Martin Seward, vice president for small & medium enterprises at American Express Australia, said by sticking with tried and tested cash flow management methods, businesses are burning through available cash in the bank and limiting their room to drive forward strategic objectives.
“When credit is used to manage predictable cash flow, CFO can unlock hidden value in their business as well as ease the burden of cash flow management,” Mr Seward said.
“While cash flow management will always be a top priority for CFO in mid-sized Australian companies, the role of the modern CFO has evolved to become a key strategic lead within the business.
“In an increasingly competitive economy, the modern CFO cannot afford to miss business opportunities due to cash flow pressures nor expend all their energies pouring over the weekly ebb and flow of cash.”
Effective cash flow can unlock additional funds to help logistics CFOs capitalise on business opportunities. With extended cash flow in the business, these CFOs said they would fund staff training (53%), hire staff (41%) or purchase new equipment (47%). Additionally, nearly one third of businesses (29%) would increase their investment in innovation and R&D.
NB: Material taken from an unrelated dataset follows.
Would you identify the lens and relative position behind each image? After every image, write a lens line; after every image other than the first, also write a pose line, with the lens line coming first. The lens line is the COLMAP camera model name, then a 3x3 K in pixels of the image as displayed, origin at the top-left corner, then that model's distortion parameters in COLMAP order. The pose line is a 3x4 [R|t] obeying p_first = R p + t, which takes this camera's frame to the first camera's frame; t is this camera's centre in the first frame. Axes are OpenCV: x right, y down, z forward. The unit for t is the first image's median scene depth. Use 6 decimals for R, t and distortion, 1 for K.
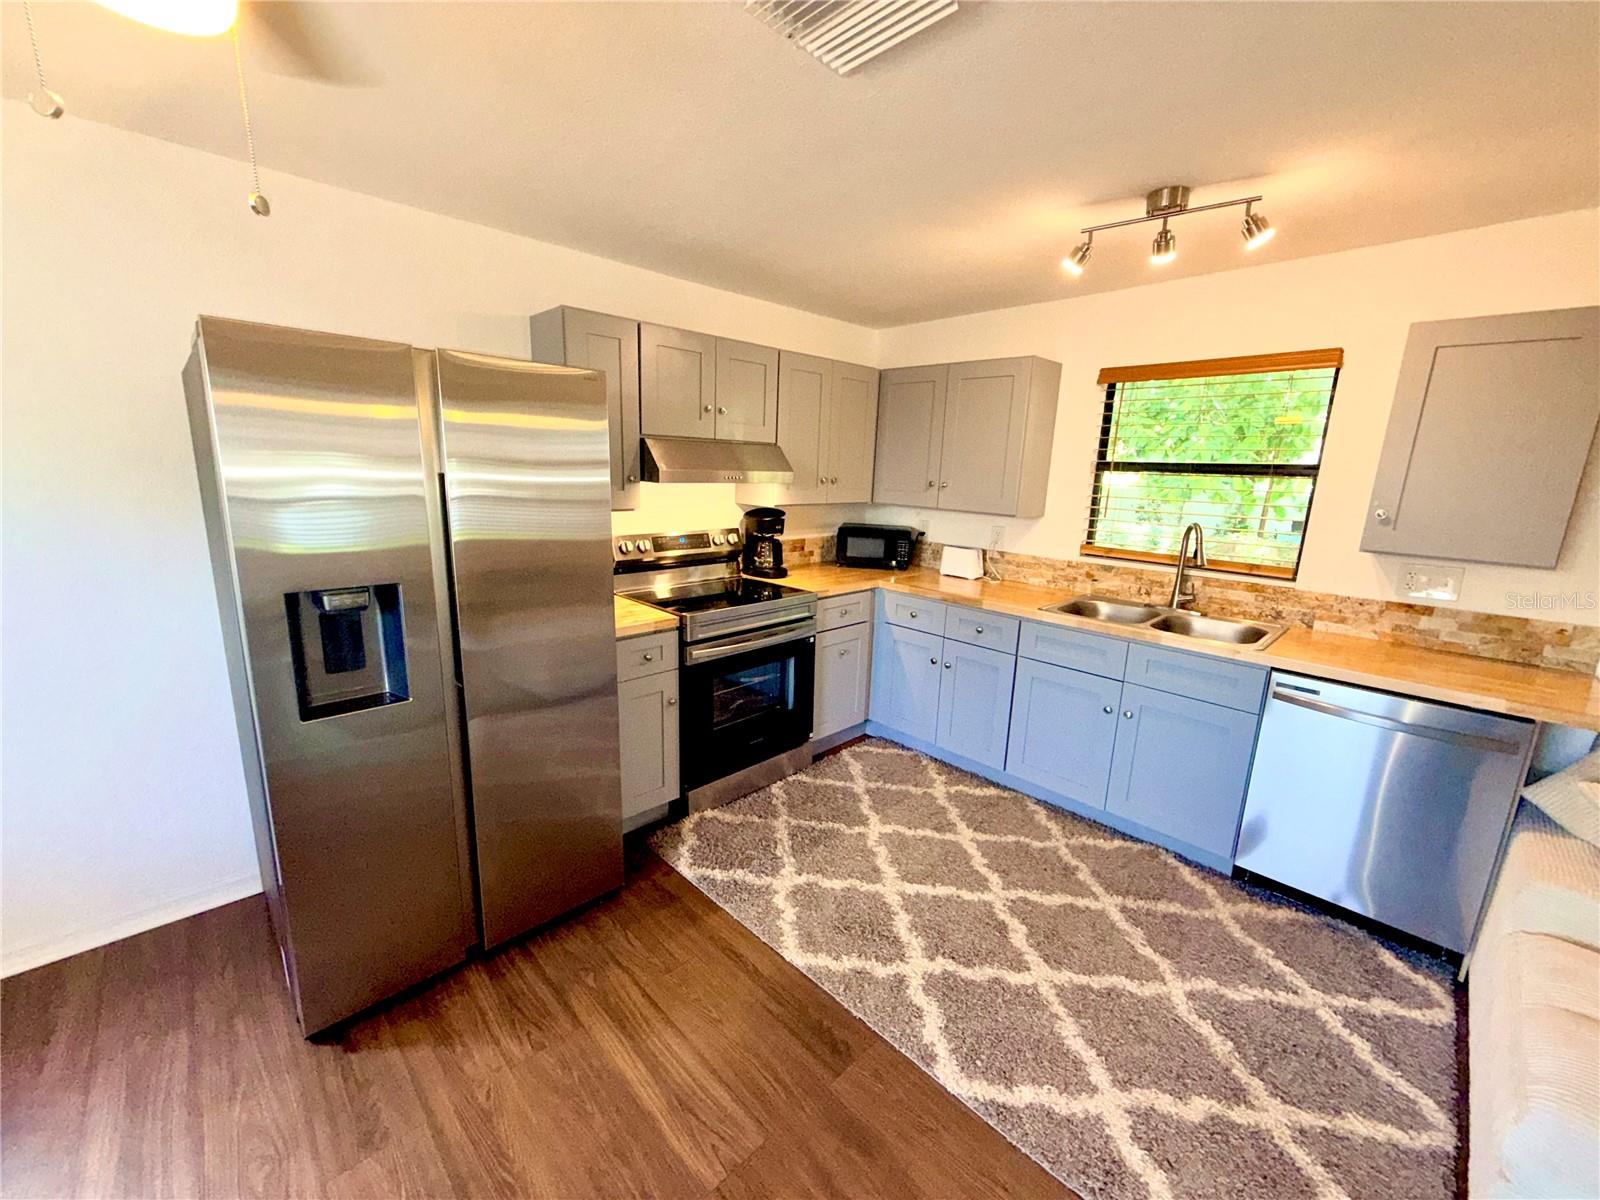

“The benefits of using credit as a cash flow management tool are threefold – an extended interest free period delays upfront payment, keeping cash in the business for longer, while lining supplier payments up with statement cycles helps receivables arrive before expenses are due”, Mr Seward said.
“Thirdly, early payment discounts can be negotiated with suppliers by creating a history of reliable on-time payment.”